WORK ORDER: Set out the records below again exactly; skip the images.

SOURCE RECORDS:
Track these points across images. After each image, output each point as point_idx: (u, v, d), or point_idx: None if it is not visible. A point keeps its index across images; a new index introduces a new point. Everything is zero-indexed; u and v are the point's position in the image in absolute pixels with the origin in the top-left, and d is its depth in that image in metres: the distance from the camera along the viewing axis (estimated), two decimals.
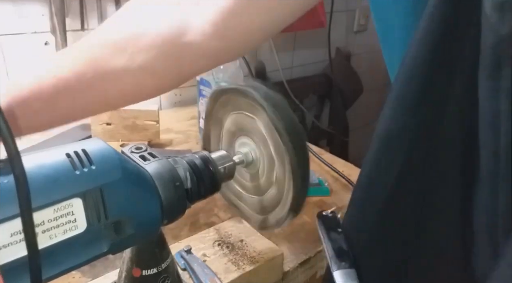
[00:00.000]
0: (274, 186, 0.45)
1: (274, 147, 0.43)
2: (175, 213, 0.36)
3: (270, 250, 0.54)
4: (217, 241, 0.55)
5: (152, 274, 0.41)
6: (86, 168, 0.29)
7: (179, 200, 0.36)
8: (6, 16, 0.87)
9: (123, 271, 0.42)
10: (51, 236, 0.28)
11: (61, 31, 0.88)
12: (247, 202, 0.50)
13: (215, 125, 0.50)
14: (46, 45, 0.93)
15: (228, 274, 0.50)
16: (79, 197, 0.28)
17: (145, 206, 0.33)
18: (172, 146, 0.94)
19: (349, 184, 0.79)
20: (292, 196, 0.42)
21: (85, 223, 0.29)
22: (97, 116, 0.86)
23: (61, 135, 0.93)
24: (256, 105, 0.42)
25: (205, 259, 0.52)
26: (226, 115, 0.48)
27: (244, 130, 0.46)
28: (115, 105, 0.50)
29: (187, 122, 1.07)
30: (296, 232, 0.64)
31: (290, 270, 0.58)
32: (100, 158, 0.30)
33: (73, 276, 0.54)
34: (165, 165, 0.36)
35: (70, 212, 0.28)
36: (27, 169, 0.24)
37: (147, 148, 0.39)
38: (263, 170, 0.46)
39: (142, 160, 0.37)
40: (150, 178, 0.35)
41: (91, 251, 0.30)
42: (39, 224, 0.27)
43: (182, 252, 0.53)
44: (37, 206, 0.26)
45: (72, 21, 0.94)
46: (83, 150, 0.30)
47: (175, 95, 1.18)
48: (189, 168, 0.38)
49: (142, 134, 0.89)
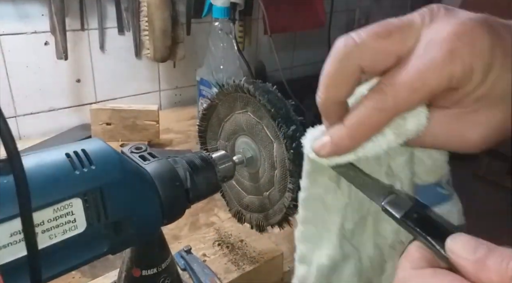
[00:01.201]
0: (274, 185, 0.45)
1: (276, 149, 0.43)
2: (175, 213, 0.36)
3: (270, 250, 0.54)
4: (217, 241, 0.55)
5: (152, 274, 0.41)
6: (86, 168, 0.29)
7: (178, 200, 0.36)
8: (6, 16, 0.87)
9: (123, 271, 0.42)
10: (50, 236, 0.28)
11: (61, 31, 0.88)
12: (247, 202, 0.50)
13: (215, 122, 0.50)
14: (46, 45, 0.93)
15: (228, 274, 0.50)
16: (79, 197, 0.28)
17: (145, 206, 0.33)
18: (172, 146, 0.94)
19: None
20: (292, 195, 0.42)
21: (85, 223, 0.29)
22: (97, 116, 0.86)
23: (61, 136, 0.94)
24: (262, 108, 0.42)
25: (205, 259, 0.52)
26: (228, 113, 0.48)
27: (245, 130, 0.46)
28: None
29: (187, 122, 1.07)
30: None
31: (290, 269, 0.58)
32: (100, 158, 0.30)
33: (73, 276, 0.54)
34: (165, 165, 0.36)
35: (69, 212, 0.28)
36: (27, 169, 0.24)
37: (147, 148, 0.39)
38: (263, 170, 0.46)
39: (142, 160, 0.37)
40: (150, 178, 0.35)
41: (91, 251, 0.30)
42: (39, 224, 0.27)
43: (182, 252, 0.53)
44: (37, 206, 0.26)
45: (72, 21, 0.94)
46: (83, 150, 0.30)
47: (175, 95, 1.18)
48: (189, 168, 0.38)
49: (142, 135, 0.89)
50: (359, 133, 0.26)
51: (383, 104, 0.24)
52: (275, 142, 0.43)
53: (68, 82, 0.99)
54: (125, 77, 1.07)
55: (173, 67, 1.12)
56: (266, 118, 0.43)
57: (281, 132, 0.40)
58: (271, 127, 0.42)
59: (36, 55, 0.92)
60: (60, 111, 1.00)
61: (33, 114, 0.96)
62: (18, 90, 0.92)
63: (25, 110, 0.95)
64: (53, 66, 0.94)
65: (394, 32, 0.25)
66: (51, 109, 0.98)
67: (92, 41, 0.99)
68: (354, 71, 0.25)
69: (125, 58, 1.05)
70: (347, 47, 0.25)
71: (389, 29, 0.25)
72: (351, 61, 0.25)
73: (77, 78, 1.00)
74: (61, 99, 0.99)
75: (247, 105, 0.45)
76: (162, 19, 0.95)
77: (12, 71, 0.90)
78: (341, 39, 0.26)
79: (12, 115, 0.93)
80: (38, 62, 0.93)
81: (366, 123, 0.25)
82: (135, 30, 1.01)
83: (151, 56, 0.99)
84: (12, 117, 0.94)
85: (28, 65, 0.92)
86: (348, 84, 0.26)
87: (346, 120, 0.26)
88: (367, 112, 0.25)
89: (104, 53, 1.02)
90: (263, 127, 0.44)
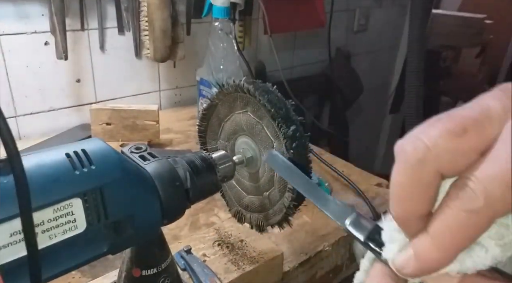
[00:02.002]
0: (274, 185, 0.45)
1: (276, 149, 0.43)
2: (175, 213, 0.36)
3: (270, 250, 0.54)
4: (217, 241, 0.55)
5: (152, 274, 0.41)
6: (86, 168, 0.29)
7: (178, 200, 0.36)
8: (6, 16, 0.87)
9: (123, 271, 0.42)
10: (50, 236, 0.28)
11: (61, 31, 0.88)
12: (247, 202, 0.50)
13: (215, 122, 0.50)
14: (46, 45, 0.93)
15: (228, 274, 0.50)
16: (78, 197, 0.28)
17: (145, 206, 0.33)
18: (172, 146, 0.94)
19: (349, 184, 0.79)
20: (291, 195, 0.42)
21: (85, 223, 0.29)
22: (97, 116, 0.86)
23: (61, 136, 0.94)
24: (262, 108, 0.42)
25: (205, 259, 0.52)
26: (228, 113, 0.48)
27: (245, 130, 0.46)
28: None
29: (187, 122, 1.07)
30: (296, 232, 0.64)
31: (290, 270, 0.58)
32: (100, 158, 0.30)
33: (73, 276, 0.54)
34: (165, 165, 0.36)
35: (69, 212, 0.28)
36: (26, 169, 0.24)
37: (147, 148, 0.39)
38: (263, 170, 0.46)
39: (142, 160, 0.37)
40: (150, 178, 0.35)
41: (91, 251, 0.30)
42: (39, 224, 0.27)
43: (182, 252, 0.53)
44: (37, 206, 0.26)
45: (72, 21, 0.94)
46: (83, 150, 0.30)
47: (175, 95, 1.18)
48: (189, 168, 0.38)
49: (142, 135, 0.89)
50: (449, 243, 0.21)
51: (472, 204, 0.20)
52: (275, 142, 0.43)
53: (68, 82, 0.99)
54: (125, 77, 1.07)
55: (173, 67, 1.12)
56: (266, 118, 0.43)
57: (281, 132, 0.40)
58: (271, 127, 0.42)
59: (36, 55, 0.92)
60: (60, 111, 1.00)
61: (33, 114, 0.96)
62: (18, 90, 0.92)
63: (25, 110, 0.95)
64: (53, 66, 0.95)
65: (470, 128, 0.21)
66: (51, 109, 0.98)
67: (92, 41, 0.99)
68: (434, 178, 0.21)
69: (125, 58, 1.05)
70: (419, 153, 0.21)
71: (463, 124, 0.21)
72: (428, 167, 0.21)
73: (77, 78, 1.00)
74: (61, 99, 0.99)
75: (247, 105, 0.45)
76: (162, 19, 0.95)
77: (12, 71, 0.90)
78: (406, 142, 0.21)
79: (12, 115, 0.93)
80: (38, 62, 0.93)
81: (456, 230, 0.20)
82: (135, 30, 1.01)
83: (151, 56, 0.99)
84: (12, 117, 0.94)
85: (28, 65, 0.92)
86: (428, 195, 0.22)
87: (431, 227, 0.21)
88: (454, 215, 0.20)
89: (104, 53, 1.02)
90: (263, 127, 0.44)
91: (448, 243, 0.21)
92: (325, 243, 0.63)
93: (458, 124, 0.21)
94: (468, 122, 0.21)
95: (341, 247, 0.66)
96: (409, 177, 0.21)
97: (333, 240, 0.64)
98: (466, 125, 0.20)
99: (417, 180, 0.21)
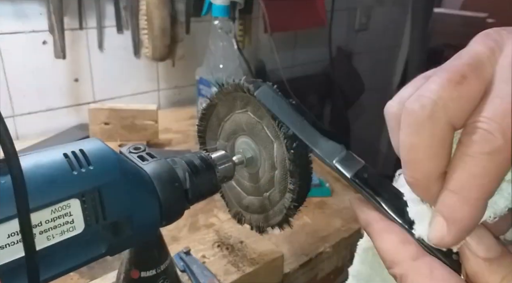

THE ANSWER:
Track these points across images. After each image, output each point as point_idx: (u, v, d), or point_idx: None if it is not visible. A point keeps its index across images; a new index introduces a new point. Everything is zero-indexed; u and v are the point's position in the image in absolute pixels with the origin in the top-left, and d is its depth in that image in metres: the distance from the camera along the viewing axis (estimated), two decimals.
[00:00.000]
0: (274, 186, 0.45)
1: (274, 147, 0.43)
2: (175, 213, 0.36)
3: (270, 250, 0.54)
4: (217, 241, 0.55)
5: (152, 274, 0.41)
6: (86, 168, 0.29)
7: (179, 200, 0.36)
8: (6, 16, 0.87)
9: (123, 271, 0.42)
10: (51, 236, 0.28)
11: (61, 31, 0.88)
12: (247, 202, 0.50)
13: (215, 125, 0.50)
14: (46, 45, 0.93)
15: (228, 274, 0.50)
16: (79, 197, 0.28)
17: (145, 206, 0.33)
18: (172, 146, 0.94)
19: (349, 184, 0.79)
20: (292, 196, 0.42)
21: (85, 223, 0.29)
22: (97, 116, 0.86)
23: (61, 135, 0.93)
24: (256, 105, 0.42)
25: (205, 259, 0.52)
26: (226, 115, 0.48)
27: (244, 130, 0.46)
28: (115, 105, 0.50)
29: (187, 122, 1.07)
30: (296, 232, 0.64)
31: (290, 270, 0.58)
32: (100, 158, 0.30)
33: (73, 276, 0.54)
34: (165, 165, 0.36)
35: (70, 212, 0.28)
36: (27, 169, 0.24)
37: (147, 148, 0.39)
38: (263, 170, 0.46)
39: (142, 160, 0.37)
40: (150, 178, 0.35)
41: (91, 251, 0.30)
42: (39, 224, 0.27)
43: (182, 252, 0.53)
44: (37, 206, 0.26)
45: (72, 21, 0.94)
46: (83, 150, 0.30)
47: (175, 95, 1.18)
48: (189, 168, 0.38)
49: (142, 134, 0.89)
[00:01.201]
0: (274, 185, 0.45)
1: (276, 149, 0.43)
2: (175, 213, 0.36)
3: (270, 250, 0.54)
4: (217, 241, 0.55)
5: (152, 274, 0.41)
6: (86, 168, 0.29)
7: (178, 200, 0.36)
8: (6, 16, 0.87)
9: (123, 271, 0.42)
10: (50, 236, 0.28)
11: (61, 31, 0.88)
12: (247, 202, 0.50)
13: (215, 122, 0.50)
14: (46, 45, 0.93)
15: (228, 274, 0.50)
16: (79, 197, 0.28)
17: (145, 206, 0.33)
18: (172, 146, 0.94)
19: None
20: (292, 195, 0.42)
21: (85, 223, 0.29)
22: (97, 116, 0.86)
23: (61, 136, 0.94)
24: (262, 108, 0.42)
25: (205, 259, 0.52)
26: (228, 113, 0.48)
27: (245, 130, 0.46)
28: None
29: (187, 122, 1.07)
30: None
31: (290, 269, 0.58)
32: (100, 158, 0.30)
33: (73, 276, 0.54)
34: (165, 165, 0.36)
35: (69, 212, 0.28)
36: (27, 169, 0.24)
37: (147, 148, 0.39)
38: (263, 170, 0.46)
39: (142, 160, 0.37)
40: (150, 178, 0.35)
41: (91, 251, 0.30)
42: (39, 224, 0.27)
43: (182, 252, 0.53)
44: (37, 206, 0.26)
45: (72, 21, 0.94)
46: (83, 150, 0.30)
47: (175, 95, 1.18)
48: (189, 168, 0.38)
49: (142, 135, 0.89)
50: (359, 133, 0.26)
51: (383, 104, 0.24)
52: (275, 142, 0.43)
53: (68, 82, 0.99)
54: (125, 77, 1.07)
55: (173, 67, 1.12)
56: (266, 118, 0.43)
57: (281, 132, 0.40)
58: (271, 127, 0.42)
59: (36, 55, 0.92)
60: (60, 111, 1.00)
61: (33, 114, 0.96)
62: (18, 90, 0.92)
63: (25, 110, 0.95)
64: (53, 66, 0.94)
65: (394, 32, 0.25)
66: (51, 109, 0.98)
67: (92, 41, 0.99)
68: (354, 71, 0.25)
69: (125, 58, 1.05)
70: (347, 47, 0.25)
71: (389, 29, 0.25)
72: (351, 61, 0.25)
73: (77, 78, 1.00)
74: (61, 99, 0.99)
75: (247, 105, 0.45)
76: (162, 19, 0.95)
77: (12, 71, 0.90)
78: (341, 39, 0.26)
79: (12, 115, 0.93)
80: (38, 62, 0.93)
81: (366, 123, 0.25)
82: (135, 30, 1.01)
83: (151, 56, 0.99)
84: (12, 117, 0.94)
85: (28, 65, 0.92)
86: (348, 84, 0.26)
87: (346, 120, 0.26)
88: (367, 112, 0.25)
89: (104, 53, 1.02)
90: (263, 127, 0.44)
[00:02.002]
0: (274, 185, 0.45)
1: (276, 149, 0.43)
2: (175, 213, 0.36)
3: (270, 250, 0.54)
4: (217, 241, 0.55)
5: (152, 274, 0.41)
6: (86, 168, 0.29)
7: (178, 200, 0.36)
8: (6, 16, 0.87)
9: (123, 271, 0.42)
10: (50, 236, 0.28)
11: (61, 31, 0.88)
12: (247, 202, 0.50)
13: (215, 122, 0.50)
14: (46, 45, 0.93)
15: (228, 274, 0.50)
16: (78, 197, 0.28)
17: (145, 206, 0.33)
18: (172, 146, 0.94)
19: (349, 184, 0.79)
20: (291, 195, 0.42)
21: (85, 223, 0.29)
22: (97, 116, 0.86)
23: (61, 136, 0.94)
24: (262, 108, 0.42)
25: (205, 259, 0.52)
26: (228, 113, 0.48)
27: (245, 130, 0.46)
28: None
29: (187, 122, 1.07)
30: (296, 232, 0.64)
31: (290, 270, 0.58)
32: (100, 158, 0.30)
33: (73, 276, 0.54)
34: (165, 165, 0.36)
35: (69, 212, 0.28)
36: (26, 169, 0.24)
37: (147, 148, 0.39)
38: (263, 170, 0.46)
39: (142, 160, 0.37)
40: (150, 178, 0.35)
41: (91, 251, 0.30)
42: (39, 224, 0.27)
43: (182, 252, 0.53)
44: (37, 206, 0.26)
45: (72, 21, 0.94)
46: (83, 150, 0.30)
47: (175, 95, 1.18)
48: (189, 168, 0.38)
49: (142, 135, 0.89)
50: (449, 243, 0.21)
51: (472, 204, 0.20)
52: (275, 142, 0.43)
53: (68, 82, 0.99)
54: (125, 77, 1.07)
55: (173, 67, 1.12)
56: (266, 118, 0.43)
57: (281, 132, 0.40)
58: (271, 127, 0.42)
59: (36, 55, 0.92)
60: (60, 111, 1.00)
61: (33, 114, 0.96)
62: (18, 90, 0.92)
63: (25, 110, 0.95)
64: (53, 66, 0.95)
65: (470, 128, 0.21)
66: (51, 109, 0.98)
67: (92, 41, 0.99)
68: (434, 178, 0.21)
69: (125, 58, 1.05)
70: (419, 153, 0.21)
71: (463, 124, 0.21)
72: (428, 167, 0.21)
73: (77, 78, 1.00)
74: (61, 99, 0.99)
75: (247, 105, 0.45)
76: (162, 19, 0.95)
77: (12, 71, 0.90)
78: (406, 142, 0.21)
79: (12, 115, 0.93)
80: (38, 62, 0.93)
81: (456, 230, 0.20)
82: (135, 30, 1.01)
83: (151, 56, 0.99)
84: (12, 117, 0.94)
85: (28, 65, 0.92)
86: (428, 195, 0.22)
87: (431, 227, 0.21)
88: (454, 215, 0.20)
89: (104, 53, 1.02)
90: (263, 127, 0.44)
91: (448, 243, 0.21)
92: (325, 243, 0.63)
93: (458, 124, 0.21)
94: (468, 122, 0.21)
95: (341, 247, 0.66)
96: (409, 177, 0.21)
97: (333, 240, 0.64)
98: (466, 125, 0.20)
99: (417, 180, 0.21)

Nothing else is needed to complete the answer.